AHS alum inducted into Occidental Baseball Hall of Fame

Pictures courtesy of David Andres

Logan Allen holds all-time hits, runs scored records

Logan Allen graduated from Atascadero High School in 2009 as a two-sport star, the recipient of the Bud Ewing Scholarship and began his career as an Occidental Tiger.

While a Greyhound, Allen was MVP and a workhorse of both Atascadero basketball and baseball. As a senior, he earned first-team all-county and first-team all-league while batting.432 with 11 doubles and 34 runs scored in only 27 games and earned the same awards for basketball as well as earning Southern Section All-CIF first team.

On Sept. 29, Allen was inducted into the Occidental Baseball Hall of Fame for the outstanding career he put together in his four years as a Tiger. Allen was the model of consistency while at Atascadero and only refined his skills in college.

Occidental now has 28 Southern California Intercollegiate Athletic Conference championships after winning the conference in 2016, their first conference championship since 1982. Before 2016, Allen’s 2013 team had the best win percentage of any Occidental team since the ’82 season when they finished 17-11, in fact, only seven teams since the 1982 championship team finished their season with a winning record and two of them came in the final two years of Allen’s career.

The 5-11, 180-pound shortstop was a defensive anchor, a nightmare on the base path and was named all-conference three times while at Occidental, second-team All-SCIAC in his sophomore and junior seasons and first-team his senior year.

“Logan was the model of consistency to get more than 50 hits every single year,” Allen’s positional coach Jesse Rodgers said. “He ended up as our career hits leader, so you knew that when he was in the box he had a good chance to get the barrel on the baseball.”

Allen recorded at least 49 hits and seven doubles in every season for the Tigers, with his best season coming his senior year when he finished with 55 hits, 15 doubles and two home runs with a .342 average.

“He had tremendous speed,” Rodgers said. “Any ball he got in play, he had a great opportunity to reach first base and then if he hit a single it was probably going to be a double and he was going to steal those bases. As a shortstop, just an unbelievable athlete and a really solid defender.”  

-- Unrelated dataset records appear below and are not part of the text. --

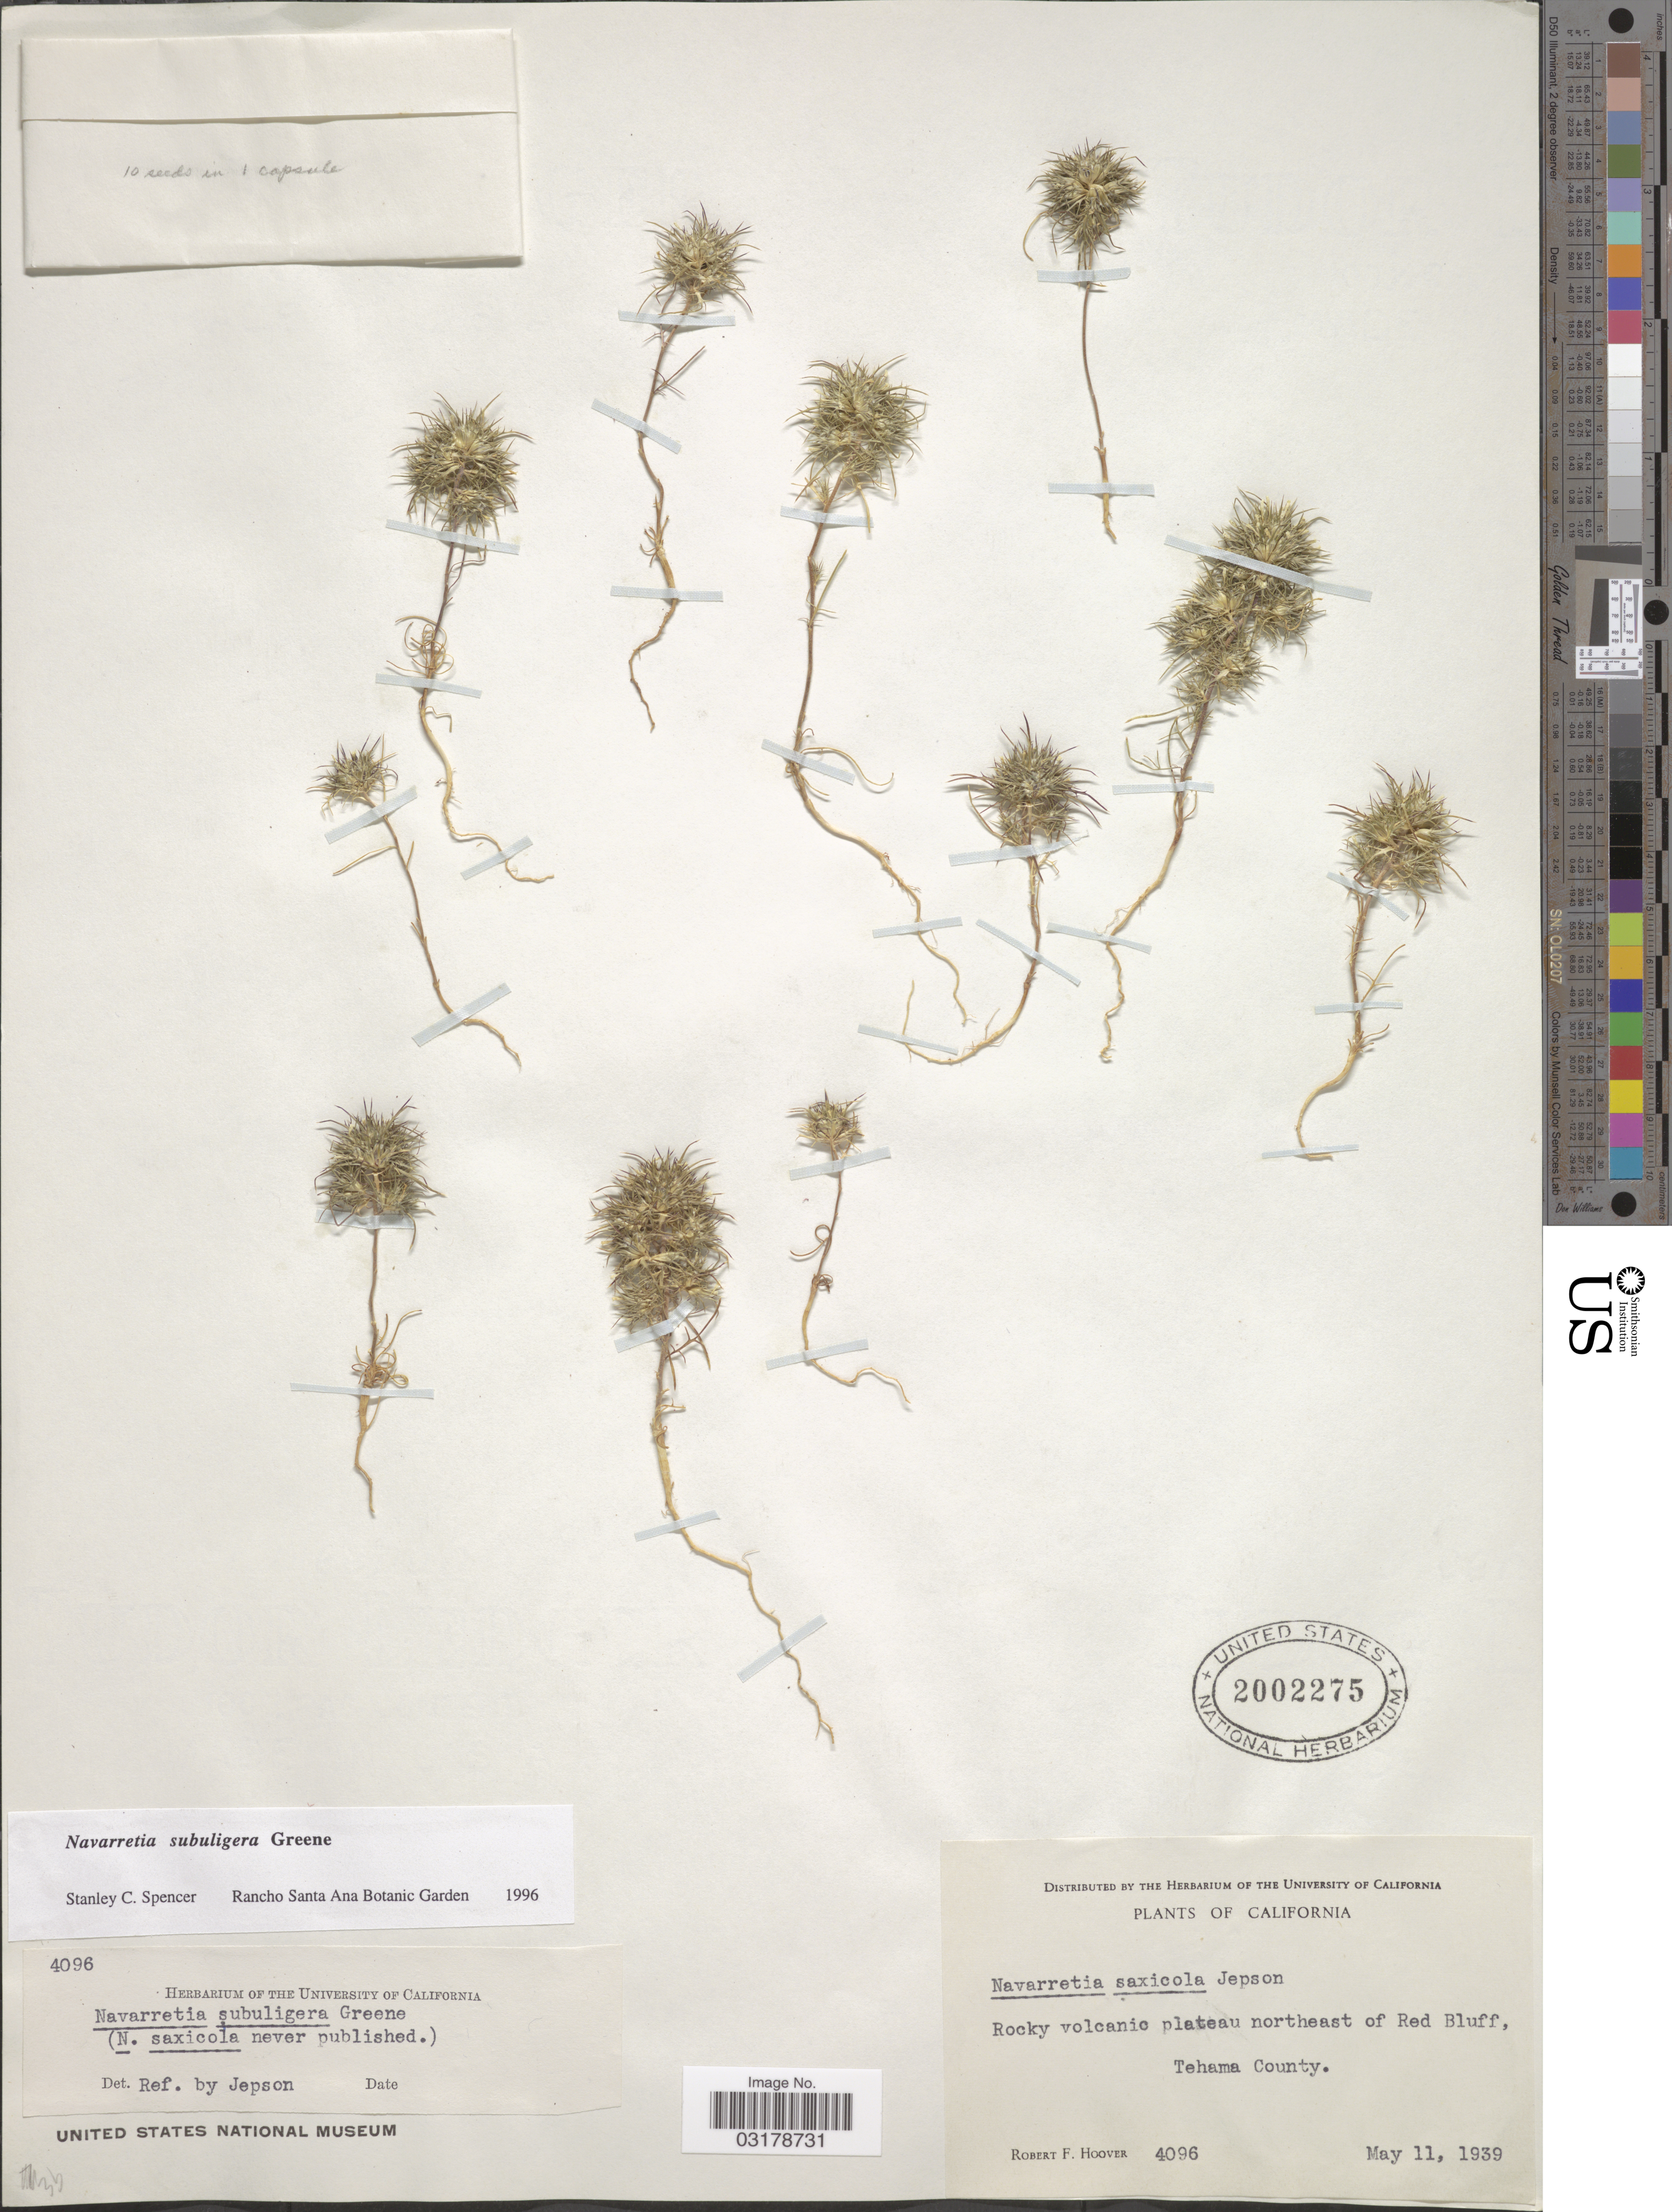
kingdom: Plantae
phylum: Tracheophyta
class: Magnoliopsida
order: Ericales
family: Polemoniaceae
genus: Navarretia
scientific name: Navarretia subuligera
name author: S.W. Greene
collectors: R. F. Hoover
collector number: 4096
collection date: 1939-05-11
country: United States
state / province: California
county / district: Tehama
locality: Rocky volcanic plateau northeast of Red Bluff, Tehama County.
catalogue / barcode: US 2002275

The former Greyhound now holds the all-time hits record at Occidental (204), the all-time runs scored record (136) and second all-time in doubles (40) and stolen bases (81). Consistency is the only way to accurately describe Allen’s game. On top of the hits and doubles, he also recorded at least 14 stolen bases in every season, swiping 25 bags his freshman year, and scored at least 29 runs.

“Just a rock-solid individual, just very consistent on and off the field, you always knew what you were going to get with him,” Rodgers explained. “So you know the unbelievable athleticism, and the numbers, and helping win games was awesome but just knowing exactly who he was each day it didn’t matter, he played through broken fingers, he had a hamstring he said he tore off the bone that he continued to play through, but just the consistency that you knew you were going to get.”

Allen was not only a standout on the field but also excelled off the field in the classroom earning the Scholar-Athlete of the Year award at Occidental his senior year in 2013.

Occidental held an alumni game and the ceremony over the weekend of Sept. 29 and in his speech, Allen thanked the Occidental College baseball program and the hall of fame committee members, his loving parents Maria and Brian, all of his coaches and lastly his teammates.

The North County now has two members in the Occidental Athletic Hall of Fame. Former Paso Robles Bearcat and longtime coach, Scott Larson who graduated from Occidental in 1971 and was an integral part of the 1968 championship as an ace on the mound, he averaged 12 strikeouts per game, is also in the college’s Hall of Fame. According to the Occidental Hall of Fame resume, Larson holds the school’s record for all-time wins with 32.